Course Catalog

VISUAL RHETORIC: PERSUASIVE IMAGES (CM3055)

This course will examine the hows and whys by which visual cultural products circulate, attempt to persuade audiences, and have effects in contemporary media cultures. These include: film, television, advertising, public spaces, photojournalism, and new media. The course answers the question: How do images, audio-visual products, and their place in media cultures shape us as individuals, groups, or nations?

THE ANTHROPOLOGY OF FOOD (CM3060)

This course examines the intersection of food and the senses from an anthropological perspective. We will explore the intersection between food and culture; the impact of social, political and economic contexts on our foods and foodways; French food culture; and taste, cuisine and commensality as forms of inter-cultural communication. Students apply class readings and practice ethnographic methodologies in a few short study trips.

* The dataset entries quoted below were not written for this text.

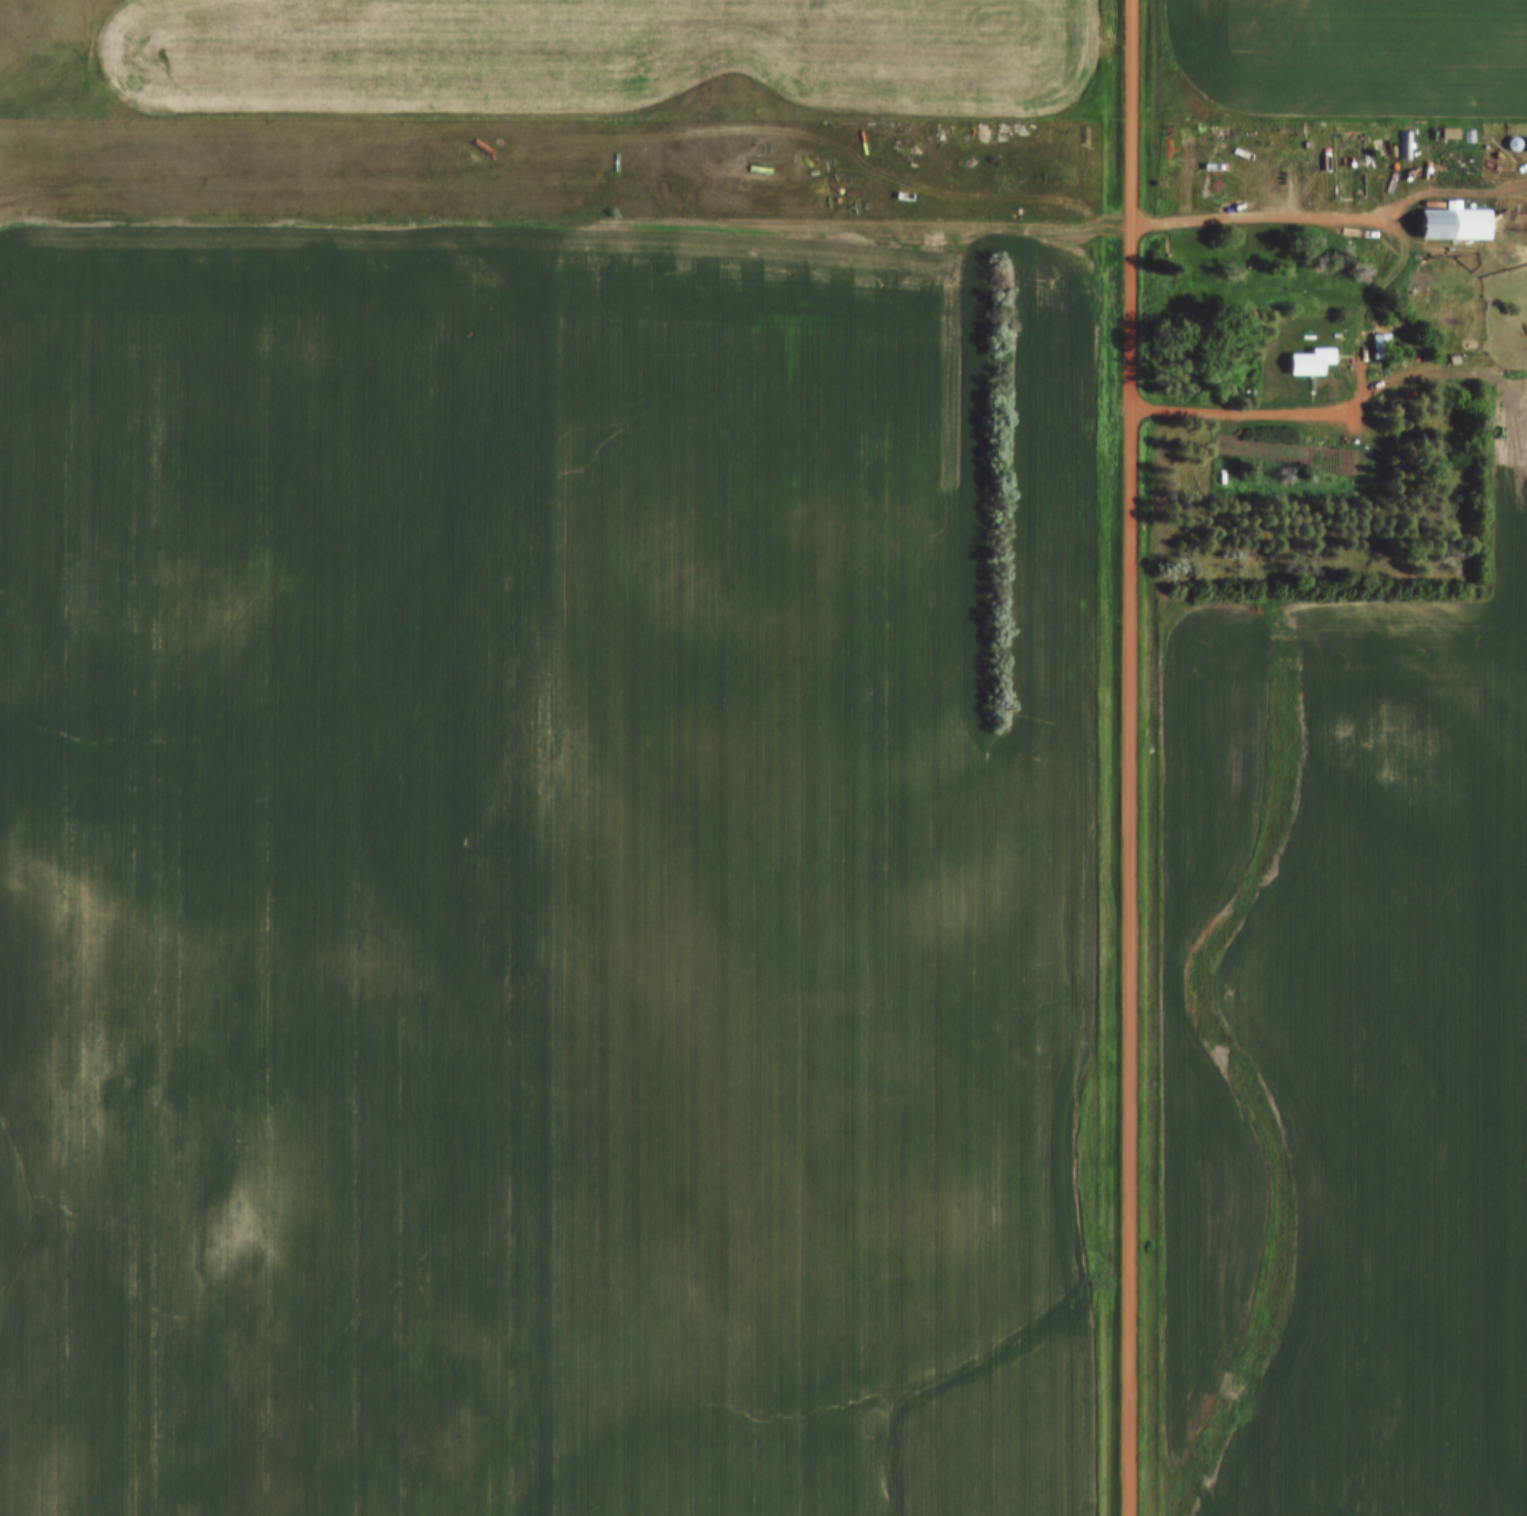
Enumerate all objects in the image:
road: (1454, 190)
road: (1259, 215)
building: (1459, 223)
road: (1381, 281)
building: (1383, 347)
building: (1315, 362)
road: (1279, 412)
road: (1130, 757)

ANTHROPOLOGY OF CITIES (CM3061)

Presents an anthropological approach to the study of cities, providing students with theoretical and methodological tools to think critically about the meaning of urban life today. Approaches this topic from a cross-cultural perspective, with a number of readings focusing on Paris in particular. Students will undertake a Paris-based qualitative research project during the course of the semester.

MEDIA SEMIOTICS (CM3062)

This course introduces students to theories of semiotics as they are applied to mass media. Semiotics is the study of meaning-making; we will study how meaning is made from media. We will study a range of media forms, including television, cinema, websites, advertising and print media, as sign systems in order to analyze how cultural meanings are produced and received within the mass media. We will apply key theories and concepts relevant to media semiotics, including genre, narratology, linguistics and discourse theory.

ADVERTISING (CM3067)

The world of advertising has seen dramatic change over the past decades and what used to be mass communication still in the 90s is about to evolve into the "market of one" as described by P&G, a global consumer goods company. The availability of Big Data and man's capacity to use massive amounts of information will soon allow advertisers to target people individually, directly catering to their personal needs and desires. However, in this quickly changing world of communications, the basic workings of advertising & communications have remained the same. While media choices have evolved, understanding and applying the rules and factors that produce effective advertising has not and will not change in the foreseeable future. This class provides a thorough understanding of what works in advertising and what doesn't. Among other things, students will acquire the skills to write a single-minded copy strategy and creative brief, how to plan for the right media in offline and online, how identify the target audience and how to recognize good creative ideas. The course will convey initial notions on how to develop advertising concepts in print, TV, digital and content strategy as well as social media communications. The course will look at over 100 ads as illustrations and for analysis purposes and will teach students the elementary principles of how to develop effective advertising by using a teaching method inspired by the Harvard Business School.

CULT'L DIMENSIONS OF THE EURO. IDEA (CM3070)

Explores the ways in which Europeans have used notions of culture to articulate ideas of European selfhood and non-European 'Others', the cultural dimensions of European integration and enlargement and the efforts of the Council of Europe, the European Union, private foundations and NGO networks to elaborate cultural policy in and for Europe.

MEDIA AESTHETICS (CM3075)

What we consider to be pleasing, appropriate and/or beautiful is conditioned by culture and 'habitus'. This course examines how global media relates to varying aesthetic standards: the role of media in defining contemporary aesthetic values as well as in responding to them.

ENVIRONMENTAL ANTHROPOLOGY (CM3080)

This course looks at how culture promotes connections between humans, their landscapes and ecosystems. We will be discussing the different ways humans use, interact, engage and manipulate the natural world that surrounds them. Central to an understanding of this relationship is the meaning people give to the concept of nature. This course will explore the leaning attributed to nature across different cultural contexts and religious traditions.

CIVIC MEDIA, TACTICAL MEDIA (CM3082)

This course addresses the use of communication technologies for mediating public discourse, organizing democratic protests or denouncing state violence. Through a practice and research-based approach to digital media productions, we interrogate the media’s capacity to produce “civic media”, in other words design a space of possibility, “a way of imagining a future of technology that [is] pro-social and for public benefit.”

TOPICS IN COMMUNICATIONS (CM3091)

Topics vary. Using analytic skills learned in core courses, students work with an AUP faculty member, visiting scholar or professional in an area of current interest in the field to be determined by the instructor and the faculty of the Global Communications department.